■ Given text ■
○ ○ ○

Published on Aspen Daily News Online (http://www.aspendailynews.com)
Leftovers on a grand scale

Writer:
Carolyn Sackariason
Byline:
Aspen Daily News Staff Writer

Majority of area grocery stores donate the food that would otherwise land in the dumpster

Look down any alley or glance in a dumspter outside of a restaurant or grocery store, and one will find discarded food that never made it to the table.

The amount of food simply thrown away in Aspen and beyond is practically impossible to determine, but the majority of grocery stores do what they can to minimize the waste.

Take City Market in Aspen, which last month donated 1,045 pounds of food to Lift-Up, a nonprofit that operates pantries at six locations in the Roaring Fork Valley and along Interstate 70 for hungry families and individuals.

And December’s amount is far lower than what is typically collected, since Lift-Up closed for two weeks over the holidays and its volunteers didn’t pick up as regularly they normally would. Add that to the fact that City Market’s shelves and freezers were more picked over because of holiday demand and therefore didn’t have as much to donate last month.

On a recent morning, a Lift-Up volunteer picked up several boxes of food from the City Market receiving area for the Carbondale pantry. It wasn’t the typical amount but it was still worthwhile to stockpile for when the pantry opens this week, said Debbie Boyle, the Carbondale Lift-Up coordinator.

The volunteer loaded into a pick-up truck boxes of ice cream bars, roasts, pork, shish kabobs, frozen calzones, bread, seafood and slightly dented canned food.

And that is how it goes across the state at the 144 Kroger-owned stores, which altogether donated more than 3 million pounds of food with a value of over $6 million from January to November last year, according to the company, which owns the City Market and King Soopers chains.

Whole Foods in Basalt also donates its leftover, close-to-expired food to Lift-Up and four other organizations in the valley on a weekly basis.

Boyle said when Whole Foods entered the marketplace this past summer, the quality and types of food given to needy individuals was taken up a notch.

Last week, she was unpacking eggs, yogurt, milk, bread, soups and salads after her weekly pick-up.

“Whole Foods added an unbelievable dimension,” she said, noting that clients often get Greek yogurt and brie cheese, along with other specialty items.

“They have a standard for freshness, so they have a lot to give away,” Boyle said.

What separates City Market and Whole Foods, however, is the practice of donating meat. Since 2007, Kroger has been freezing its meat on or before the sell-by date and then donating it.

Whole Foods doesn’t engage in that practice due to liability concerns, said Whole Foods Market Roaring Fork spokesperson Amy Kasper.

○ ○ ○

■ Information supplied ■
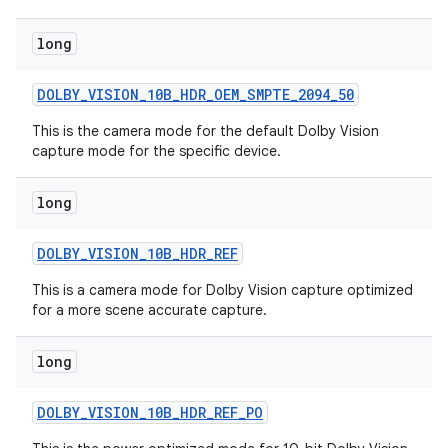
long
DOLBY
_
VISION
_
10B
_
HDR
_
OEM
_
SMPTE
_
2094
_
50
This is the camera mode for the default Dolby Vision
capture mode for the specific device.
on
long
DOLBY
_
VISION
_
10B
_
HDR
_
REF
This is a camera mode for Dolby Vision capture optimized
for a more scene accurate capture.
long
DOLBY
_
VISION
_
10B
_
HDR
_
REF
_
PO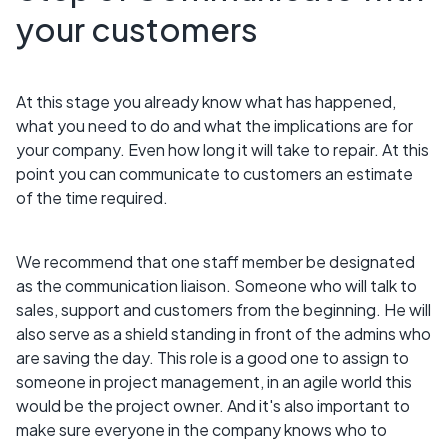
your customers
At this stage you already know what has happened,
what you need to do and what the implications are for
your company. Even how long it will take to repair. At this
point you can communicate to customers an estimate
of the time required.
We recommend that one staff member be designated
as the communication liaison. Someone who will talk to
sales, support and customers from the beginning. He will
also serve as a shield standing in front of the admins who
are saving the day. This role is a good one to assign to
someone in project management, in an agile world this
would be the project owner. And it's also important to
make sure everyone in the company knows who to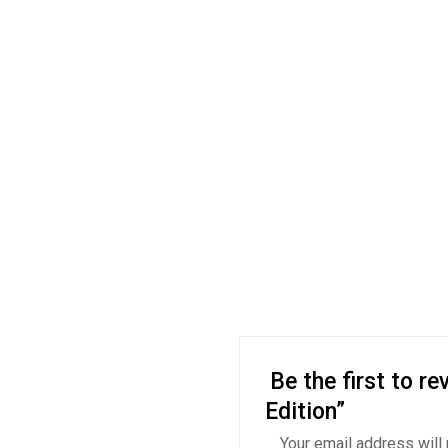
Be the first to r
Edition”
Your email address will 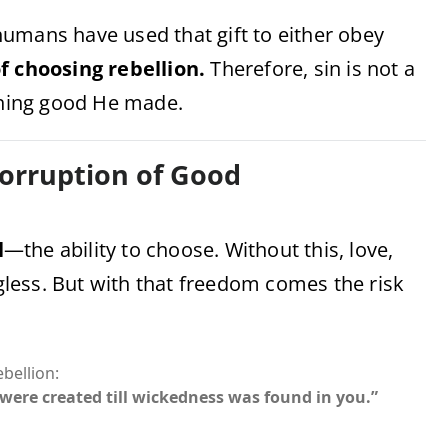
humans have used that gift to either obey
of choosing rebellion.
Therefore, sin is not a
hing good He made.
Corruption of Good
l
—the ability to choose. Without this, love,
less. But with that freedom comes the risk
bellion:
were created till wickedness was found in you.”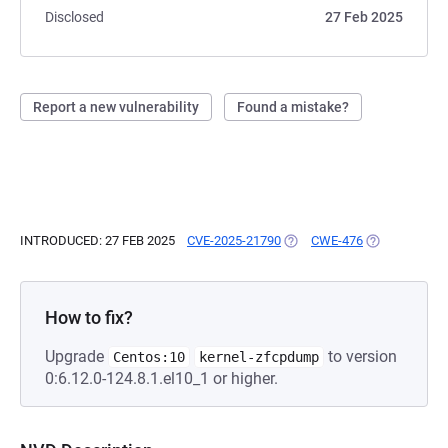
Disclosed
27 Feb 2025
Report a new vulnerability
Found a mistake?
INTRODUCED: 27 FEB 2025
CVE-2025-21790
(OPENS IN A NEW TAB)
CWE-476
(OPENS IN A 
How to fix?
Upgrade
to version
Centos:10
kernel-zfcpdump
0:6.12.0-124.8.1.el10_1 or higher.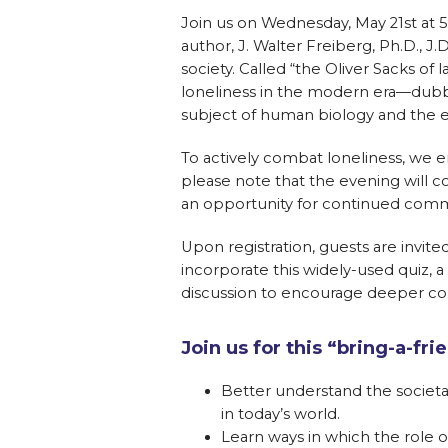
Join us on Wednesday, May 21st at 5
author, J. Walter Freiberg, Ph.D., J
society. Called “the Oliver Sacks of 
loneliness in the modern era—du
subject of human biology and the ev
To actively combat loneliness, we en
please note that the evening will 
an opportunity for continued commu
Upon registration, guests are invite
incorporate this widely-used quiz, a
discussion to encourage deeper c
Join us for this “bring-a-f
Better understand the societal
in today’s world.
Learn ways in which the role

○ ○ ○

■ Task item ■
Continue the article on grocery store food donations from where it stops.

■ Reply ■
“For safety concerns, we don’t give that away,” she said. She added that whatever is not sold in the store that’s not edible for human consumption is thrown away. But the “shrink” value — grocery stores’ term for over-ordered product — is minimal.

“We have it pretty nailed down to where everything is used,” Kasper said. “There is a huge sustainability piece for us.”

The store has diversified its donations to include other entities besides Lift-Up. Food also goes to the Feed My Sheep Ministry in New Castle, and meat scraps go to animals living on local ranches and a wild animal refuge in Silt, where many of the valley’s bears are being fed produce from Whole Foods.

“It’s a large amount of food,” Kasper said. “It’s cool that we can fill the niche of each organization.”

Roxanne Lawler, co-owner of Roxy’s Market at the Airport Business Center, said a couple of local ranches pick up perishable items to feed their pigs and chickens. Often, employees will be the beneficiaries of leftovers as well. Lift-Up picks up pantry items from Roxy’s.

But as a business, the grocery store attempts to keep the waste minimal.

“We of course try to minimize our shrink,” Lawler said. “But we do invariably have some perishables.”

At Clark’s Market in Basalt and Aspen, anything left over is tossed out.

“We throw it away because we have to, the product gets worse … it’s part of the business,” said Tom Clark Sr., owner of the grocery store chain. “Ethically, no one wants to throw things away.

“We usually donate food but volunteers fall off and we don’t hear from them for a while,” he added. “The biggest problem is getting someone to get it.”

Clark noted that food is donated to Lift-Up from his Battlement Mesa and Telluride stores. He said he’d be open to forming a partnership again to donate food from Roaring Fork Valley stores.

“From time to time, they do reach out and we do accommodate them,” he said. “Of course, we would be open to them.”

Kelli McGannon, spokesperson for Kroger chains King Soopers and City Market in Colorado, said the grocery stores have been donating food for decades. Every day across the state, 3,550 meals are donated, she said.

“If we’re going to have shrink, we might as well donate it,” she said. “It makes the most sense that a grocery store makes sure people don’t go hungry.

“We have a moral obligation to support the communities we serve, and hunger sadly impacts all of our communities,” McGannon added.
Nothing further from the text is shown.